Linear regression is a simple approach to supervised learning. It assumes that the dependence of \(Y\) on \(X_1, X_2, ..., X_p\) is linear.
True regression functions are never linear!
Consider the advertising data shown
Questions we might ask:
Is there a relationship between advertising budget and sales?
How strong is the relationship between advertising budget and sales?
Which media contribute to sales?
How accurately can we predict future sales?
Is the relationship linear?
Is there synergy among the advertising media?
\[Y = \beta_0 + \beta_1 X + \epsilon\]
where \(\beta_0\) and \(\beta_1\) are two unknown constants that represent the intercept and slope, also known as coefficients or parameters, and \(\epsilon\) is the error term.
\[\hat{y} = \hat{\beta}_0 + \hat{\beta}_1 x\]
where \(\hat{y}\) indicates a prediction \(Y\) on the basis of \(X = x\).
The hat symbol denotes an estimated value.

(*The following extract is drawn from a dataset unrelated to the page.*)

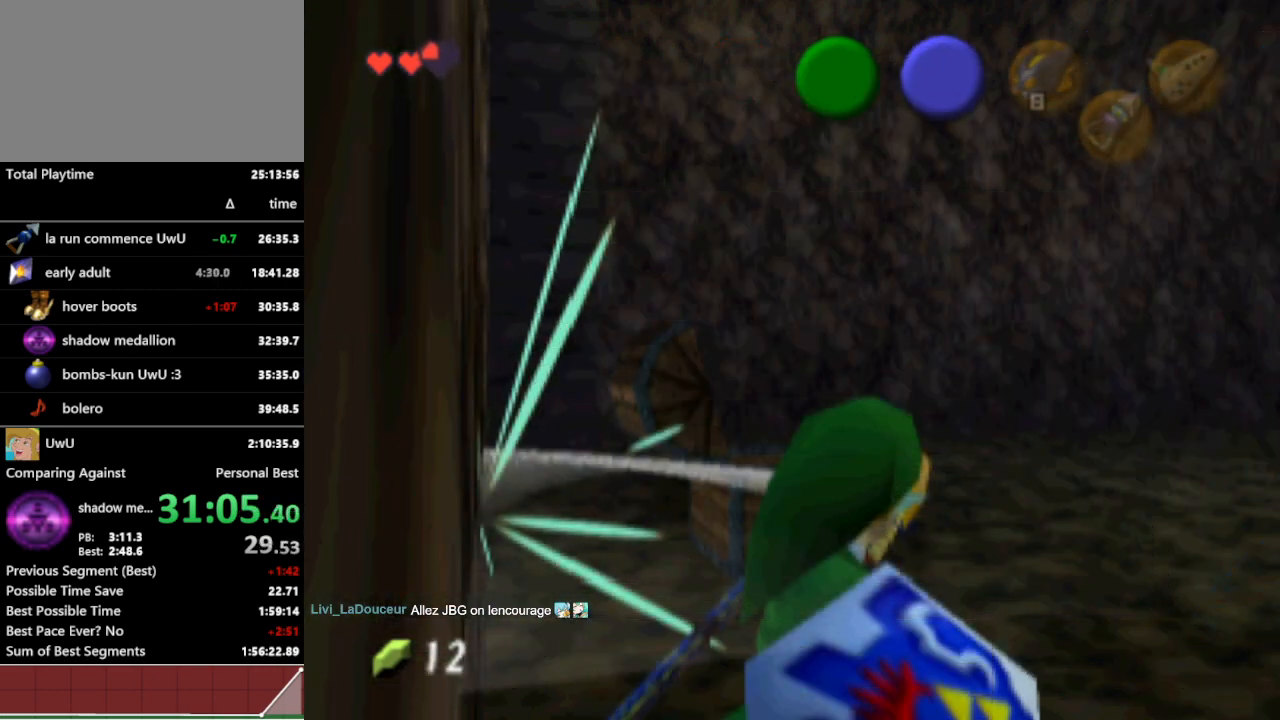
{"buttons": ["L1"], "left_stick": "center", "right_stick": "center", "events": [[233, "Z", "down"], [400, "Z", "up"]]}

Let \(\hat{y}_1 = \hat{\beta}_0 + \hat{\beta}_1 x_1\) be the prediction for \(Y\) based on the ith value of \(X\). Then \(e_i = y_i - \hat{y}_i\) represents the ith residual
We define the residual sum of squares (RSS) as
\[RSS = e_1^2 + e_2^2 + ... + e_n^2\]
\[RSS = (y_1 - \hat{\beta}_0 - \hat{\beta}_1 x_1) + (y_2 - \hat{\beta}_0 - \hat{\beta}_1 x_2) + ... + (y_n - \hat{\beta}_0 - \hat{\beta}_1 x_n)\] * The least squares approach chooses \(\hat{\beta}_0\) and \(\hat{\beta}_1\) to minimize the RSS. The minimizing values can be shown to be
\[\hat{\beta}_1 = \frac{\sum_{i = 1}^{n} (x_i - \hat{x}) (y_i - \hat{y})}{\sum_{i =1}^n (x_i - \hat{x}^2)}\]
where \(\hat{y} = \frac{1}{n} \sum_{i = 1}^{n} y_i\) and \(\hat{x} = \frac{1}{n} \sum_{i = 1}^{n} x_i\) are the sample means.

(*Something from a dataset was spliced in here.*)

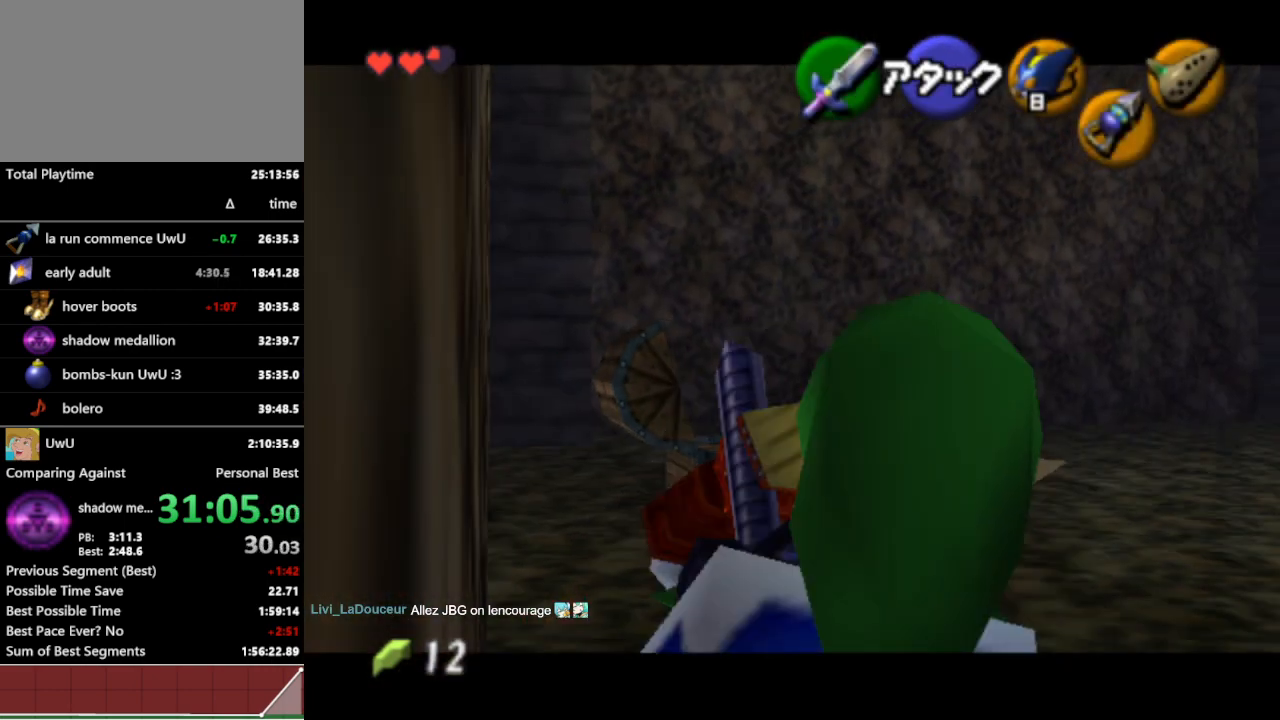
{"buttons": ["L1", "Z"], "left_stick": "center", "right_stick": "center", "events": [[200, "left_stick", "right"], [233, "A", "down"], [333, "A", "up"], [433, "left_stick", "center"], [467, "Z", "down"]]}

The least squares fit for the regression of sales onto TV. In this case a linear fit captures the essence of the relationship, although it is somewhat deficient in the left of the plot.
\[SE(\hat{\beta}_1)^2 = \frac{\sigma^2}{\sum_{i = 1}^{n}(x_i - \hat{x})^2}, SE(\hat{\beta}_0)^2 = \sigma^2 \left[\frac{1}{n} + \frac{\hat{x}^2}{\sum_{i = 1}^{n} (x_i - \hat{x})^2}\right]\]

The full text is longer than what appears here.